Ozone is composed of three oxygen atoms.

What is Ozone?

Ozone is created in the atmosphere when the sun's rays split oxygen molecules into single atoms. These atoms combine with nearby oxygen to form a three-oxygen molecule, called ozone. Even as it's being made, ozone is also destroyed by sunlight and reactions involving natural compounds that contain chlorine, nitrogen, and hydrogen. Most of the earth's ozone is contained in the stratosphere, a layer of the atmosphere 10–40 km above the surface of the earth. The amount of ozone in the stratosphere is fairly constant when viewed globally. However, it changes throughout the year and from one place to another. Most of the world's ozone is created over the Tropics, and is then pushed by stratospheric winds over the rest of the planet.

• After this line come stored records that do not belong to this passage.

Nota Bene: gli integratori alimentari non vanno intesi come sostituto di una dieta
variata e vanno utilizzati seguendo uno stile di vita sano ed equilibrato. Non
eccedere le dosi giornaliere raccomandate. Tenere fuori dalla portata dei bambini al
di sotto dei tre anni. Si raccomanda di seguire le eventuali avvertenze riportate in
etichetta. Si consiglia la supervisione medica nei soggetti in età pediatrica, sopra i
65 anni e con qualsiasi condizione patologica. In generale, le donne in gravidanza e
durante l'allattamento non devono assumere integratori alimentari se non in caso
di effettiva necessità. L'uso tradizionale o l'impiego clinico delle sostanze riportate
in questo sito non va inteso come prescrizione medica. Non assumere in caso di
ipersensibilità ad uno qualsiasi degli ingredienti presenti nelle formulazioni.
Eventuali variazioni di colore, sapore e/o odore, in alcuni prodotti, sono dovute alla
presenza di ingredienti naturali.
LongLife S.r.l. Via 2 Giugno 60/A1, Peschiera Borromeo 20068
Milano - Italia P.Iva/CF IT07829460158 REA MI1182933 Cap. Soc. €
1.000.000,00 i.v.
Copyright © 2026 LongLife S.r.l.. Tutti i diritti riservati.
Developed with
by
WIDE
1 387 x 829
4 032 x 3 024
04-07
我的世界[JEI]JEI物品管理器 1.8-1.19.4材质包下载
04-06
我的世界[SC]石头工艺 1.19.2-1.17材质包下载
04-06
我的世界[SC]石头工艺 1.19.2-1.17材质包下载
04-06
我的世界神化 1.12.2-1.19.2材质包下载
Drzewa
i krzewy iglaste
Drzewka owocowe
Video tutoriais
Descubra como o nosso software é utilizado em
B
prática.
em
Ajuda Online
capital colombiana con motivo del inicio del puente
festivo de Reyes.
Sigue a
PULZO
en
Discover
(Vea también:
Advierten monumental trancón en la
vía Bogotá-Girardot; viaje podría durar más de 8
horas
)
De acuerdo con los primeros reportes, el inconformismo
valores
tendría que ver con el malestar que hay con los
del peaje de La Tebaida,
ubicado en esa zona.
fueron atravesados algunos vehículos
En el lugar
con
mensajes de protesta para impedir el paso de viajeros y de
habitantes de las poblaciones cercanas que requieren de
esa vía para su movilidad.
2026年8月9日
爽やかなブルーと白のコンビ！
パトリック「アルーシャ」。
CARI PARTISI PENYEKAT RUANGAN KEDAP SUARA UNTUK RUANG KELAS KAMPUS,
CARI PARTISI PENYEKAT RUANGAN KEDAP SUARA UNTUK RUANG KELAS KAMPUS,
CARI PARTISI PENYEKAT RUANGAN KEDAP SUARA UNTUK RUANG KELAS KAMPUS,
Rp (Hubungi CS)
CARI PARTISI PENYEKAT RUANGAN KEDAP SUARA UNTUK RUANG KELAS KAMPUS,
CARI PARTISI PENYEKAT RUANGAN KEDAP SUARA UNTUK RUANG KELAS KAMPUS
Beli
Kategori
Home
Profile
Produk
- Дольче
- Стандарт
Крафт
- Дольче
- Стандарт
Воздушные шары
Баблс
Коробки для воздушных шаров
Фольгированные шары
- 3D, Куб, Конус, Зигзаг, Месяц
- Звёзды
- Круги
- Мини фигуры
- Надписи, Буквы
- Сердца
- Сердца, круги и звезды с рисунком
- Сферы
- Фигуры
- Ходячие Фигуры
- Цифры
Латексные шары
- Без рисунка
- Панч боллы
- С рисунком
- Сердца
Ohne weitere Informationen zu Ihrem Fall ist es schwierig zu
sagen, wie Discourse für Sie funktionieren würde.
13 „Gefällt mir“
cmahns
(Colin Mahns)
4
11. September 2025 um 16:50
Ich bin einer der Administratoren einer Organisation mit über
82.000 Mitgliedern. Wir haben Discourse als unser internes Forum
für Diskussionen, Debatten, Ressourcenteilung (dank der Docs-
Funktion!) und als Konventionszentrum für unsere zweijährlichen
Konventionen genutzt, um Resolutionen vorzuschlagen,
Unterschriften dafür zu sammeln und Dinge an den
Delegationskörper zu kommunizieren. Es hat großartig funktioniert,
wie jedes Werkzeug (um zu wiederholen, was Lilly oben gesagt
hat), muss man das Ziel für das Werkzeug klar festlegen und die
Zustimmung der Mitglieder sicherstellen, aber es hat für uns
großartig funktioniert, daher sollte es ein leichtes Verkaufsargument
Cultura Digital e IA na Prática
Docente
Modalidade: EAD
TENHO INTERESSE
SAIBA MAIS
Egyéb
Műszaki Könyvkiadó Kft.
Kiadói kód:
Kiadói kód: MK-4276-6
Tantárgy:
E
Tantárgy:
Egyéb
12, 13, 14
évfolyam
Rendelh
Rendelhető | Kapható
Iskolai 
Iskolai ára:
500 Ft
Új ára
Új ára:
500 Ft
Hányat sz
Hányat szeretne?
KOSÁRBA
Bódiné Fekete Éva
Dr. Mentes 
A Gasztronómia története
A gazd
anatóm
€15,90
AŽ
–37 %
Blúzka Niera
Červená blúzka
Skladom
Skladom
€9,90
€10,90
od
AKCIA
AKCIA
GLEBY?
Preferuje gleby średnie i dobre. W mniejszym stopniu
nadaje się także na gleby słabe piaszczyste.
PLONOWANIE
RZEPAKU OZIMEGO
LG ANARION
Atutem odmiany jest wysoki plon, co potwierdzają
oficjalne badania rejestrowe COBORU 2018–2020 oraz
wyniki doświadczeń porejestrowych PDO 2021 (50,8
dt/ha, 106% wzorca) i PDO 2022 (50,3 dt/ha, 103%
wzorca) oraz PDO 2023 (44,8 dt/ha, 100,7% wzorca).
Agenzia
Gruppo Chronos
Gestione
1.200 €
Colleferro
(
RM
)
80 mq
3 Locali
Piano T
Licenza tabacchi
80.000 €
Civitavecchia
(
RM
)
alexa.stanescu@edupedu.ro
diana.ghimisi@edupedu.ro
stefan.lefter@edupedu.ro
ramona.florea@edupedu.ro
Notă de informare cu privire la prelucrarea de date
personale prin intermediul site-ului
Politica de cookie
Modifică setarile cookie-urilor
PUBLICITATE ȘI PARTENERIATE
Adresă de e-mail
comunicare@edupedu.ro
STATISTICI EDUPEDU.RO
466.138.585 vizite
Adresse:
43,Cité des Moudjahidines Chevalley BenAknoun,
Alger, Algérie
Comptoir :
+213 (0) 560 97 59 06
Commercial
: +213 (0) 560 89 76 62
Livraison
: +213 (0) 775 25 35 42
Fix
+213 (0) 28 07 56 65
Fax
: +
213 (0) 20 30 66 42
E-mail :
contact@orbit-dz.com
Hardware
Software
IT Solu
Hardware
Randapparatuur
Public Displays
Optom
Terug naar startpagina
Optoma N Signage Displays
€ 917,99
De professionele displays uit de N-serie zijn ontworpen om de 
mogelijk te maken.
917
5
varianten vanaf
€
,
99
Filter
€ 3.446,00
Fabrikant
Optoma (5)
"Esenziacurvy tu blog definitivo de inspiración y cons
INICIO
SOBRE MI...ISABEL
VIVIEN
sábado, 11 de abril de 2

In the Arctic, ozone typically collects in the stratosphere during the winter darkness.

The earth's atmosphere consists of three main layers that differ in thickness and chemistry. The thickness of the innermost layer, the troposphere, decreases from the equator to the poles. The greatest amounts of ozone occur in the stratosphere.


The ozone layer is typically thicker over the poles than over the equator for three reasons. First, there is a lack of sunlight during an arctic winter to break it down. Second, seasonal weather systems and wind patterns in the upper atmosphere push more ozone toward the poles in winter. Third, the vertical structure of the atmosphere affects thickness. Near the equator, the troposphere makes up about 18 kilometres of the atmosphere. At the poles, it thins to only 8-kilometres thick. The boundary between the layers, called the tropopause, slopes downward from the equator to the poles like the bottom of a swimming pool. Over the Arctic, at the deepest part of the "pool", the thicker stratosphere can hold more ozone than over the Tropics or middle latitudes. The atmosphere over the Arctic also holds more ozone than in the Antarctic, because stratospheric winds in the Southern Hemisphere are less effective at transporting ozone.

Ozone molecules in the upper atmosphere are spread so thinly that if they were compressed to pure ozone here on the earth's surface, they would make a band only 3-millimetres thick!